Libertarian candidates say Michigan voters are ‘ready for real solutions’

Posted at 10:35 PM, Sep 02, 2018
and last updated 2018-09-02 22:35:16-04

GRAND RAPIDS, Mich.-- Running on the principles of small government and personal liberty, Bill Gelineau (L) says it's time Michigan voters look past major parties and elect him as governor.

Gelineau grew up in a family of union Democrats. His running mate, Angelique Chasier Thomas was raised on Republican values. They say together, they bring the best of both worlds.

“We want to work day to day to show that we’re deserving of the opportunity. I’m not running to be king, I’m running to be governor," Gelineau tells FOX 17.

The August primary election was the first time gubernatorial Libertarian candidates were on the ballot for a Michigan primary election. Gelineau defeated retired teacher John Tatar by just over 15 percent of the party's votes. The two candidates got 6,975 votes combined.

Despite the low primary turnout, Gelineau and Thomas say they are confident they'll see higher numbers in the general election.

“Libertarians really don’t believe in the primary process," Gelineau says. "They don’t think that the tax payers should put up the money for that, so I know hardcore Libertarians that did not vote for either one of us.”

Thomas says politicians in the Democratic and Republican parties are starting to be held more accountable for their actions thanks to increased transparency brought on by advancements in technology, making room for Libertarian candidates to shake things up.

“This is the best system," Thomas says. "No system is perfect. There’s certainly flaws with Libertarianism but they’re minimal compared to the other choices out there.”

A Libertarian system, according to Gelineau and Thomas, would lower the spending limit of the state by 10 percent under their "Drop the Cap" plan.

“The idea is that, especially about Drop the Cap, is it puts in place a paradigm that says we want taxes to be low as is reasonably possible and still meet the responsibilities of government and that we shouldn’t be giving out favors and by doing so, we create a more fair playing field," Gelineau says.
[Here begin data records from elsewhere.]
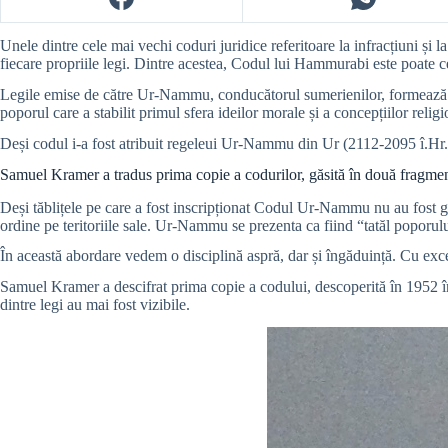
Unele dintre cele mai vechi coduri juridice referitoare la infracțiuni și 
fiecare propriile legi. Dintre acestea, Codul lui Hammurabi este poate c
Legile emise de către Ur-Nammu, conducătorul sumerienilor, formează ce
poporul care a stabilit primul sfera ideilor morale și a concepțiilor relig
Deși codul i-a fost atribuit regeleui Ur-Nammu din Ur (2112-2095 î.Hr.),
Samuel Kramer a tradus prima copie a codurilor, găsită în două fragmen
Deși tăblițele pe care a fost inscripționat Codul Ur-Nammu nu au fost găsi
ordine pe teritoriile sale. Ur-Nammu se prezenta ca fiind “tatăl poporului
În această abordare vedem o disciplină aspră, dar și îngăduință. Cu ex
Samuel Kramer a descifrat prima copie a codului, descoperită în 1952 în
dintre legi au mai fost vizibile.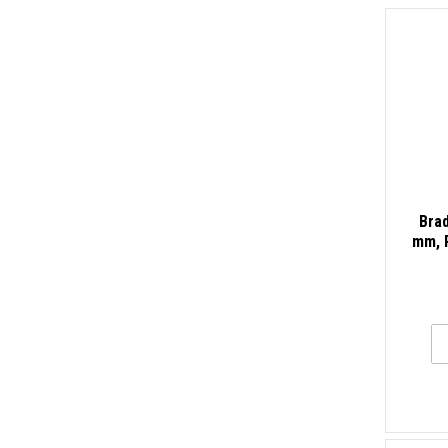
Brad
mm, P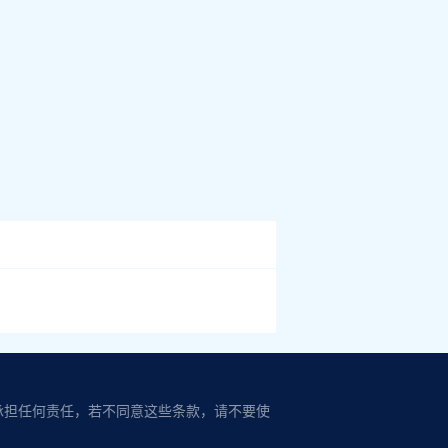
承担任何责任，若不同意这些条款，请不要使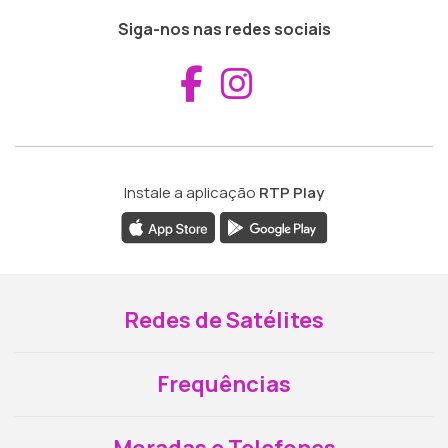
Siga-nos nas redes sociais
Aceder ao Fac
Aceder ao I
Instale a aplicação
RTP Play
Redes de Satélites
Frequências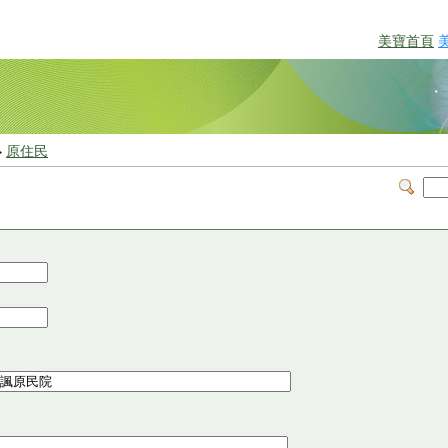
美寶首頁
>
原住民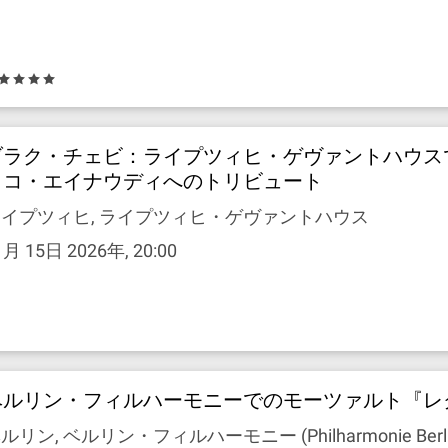
ブラク・チェビ：ライプツィヒ・ゲヴァントハウス
ィコ・エイナウディへのトリビュート
イプツィヒ, ライプツィヒ・ゲヴァントハウス
1月 15日 2026年, 20:00
ベルリン・フィルハーモニーでのモーツァルト『レ
ルリン, ベルリン・フィルハーモニー (Philharmonie Berli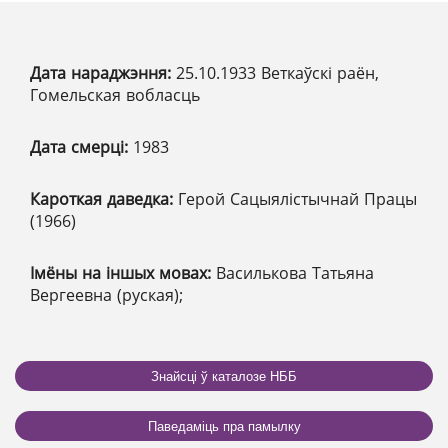
Дата нараджэння:
25.10.1933 Веткаўскі раён,
Гомельская вобласць
Дата смерці:
1983
Кароткая даведка:
Герой Сацыялістычнай Працы
(1966)
Імёны на іншых мовах:
Василькова Татьяна
Вергеевна (руская);
Знайсці ў каталозе НББ
Паведаміць пра памылку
Both Gelineau and Thomas are small businesses owners, which they say gives them a close look at the tax system they want to reform.

Thomas recalls a recent instance where she was helping one of her new employees understand why her paycheck was less than she expected.

“And I showed her the line items and that about $150 of that, why are we taking things from people to fund special interests?” Thomas says.

Gelineau and Thomas also support the legalization of recreational marijuana and say if elected, they would appoint a clemency board.

“As governor, Angelique and I will convene a board and determine, who are those people who are really low-level possession situations where we can get them out of the system at $45,000 a year and get them back to being a productive citizen?" Gelineau says.

Ultimately, Gelineau and Thomas say they want to change the political landscape of Lansing and end the era of a two-party system.

“At the end of the day, the most important thing that we address is how does the Libertarian party have the opportunity to really be heard?” Gelineau says.

Thomas says a bipolar political system is taking a toll on taxpayers.

“When you have two polarizing parties and when one is in power, you’ve got a lot of spending in one area and they totally neglect other areas," Thomas says. "Then you have a switch of power. This change, it costs. It costs the taxpayers in order to flip that and there’s no reason in the middle.”

The general election will be held on November 6.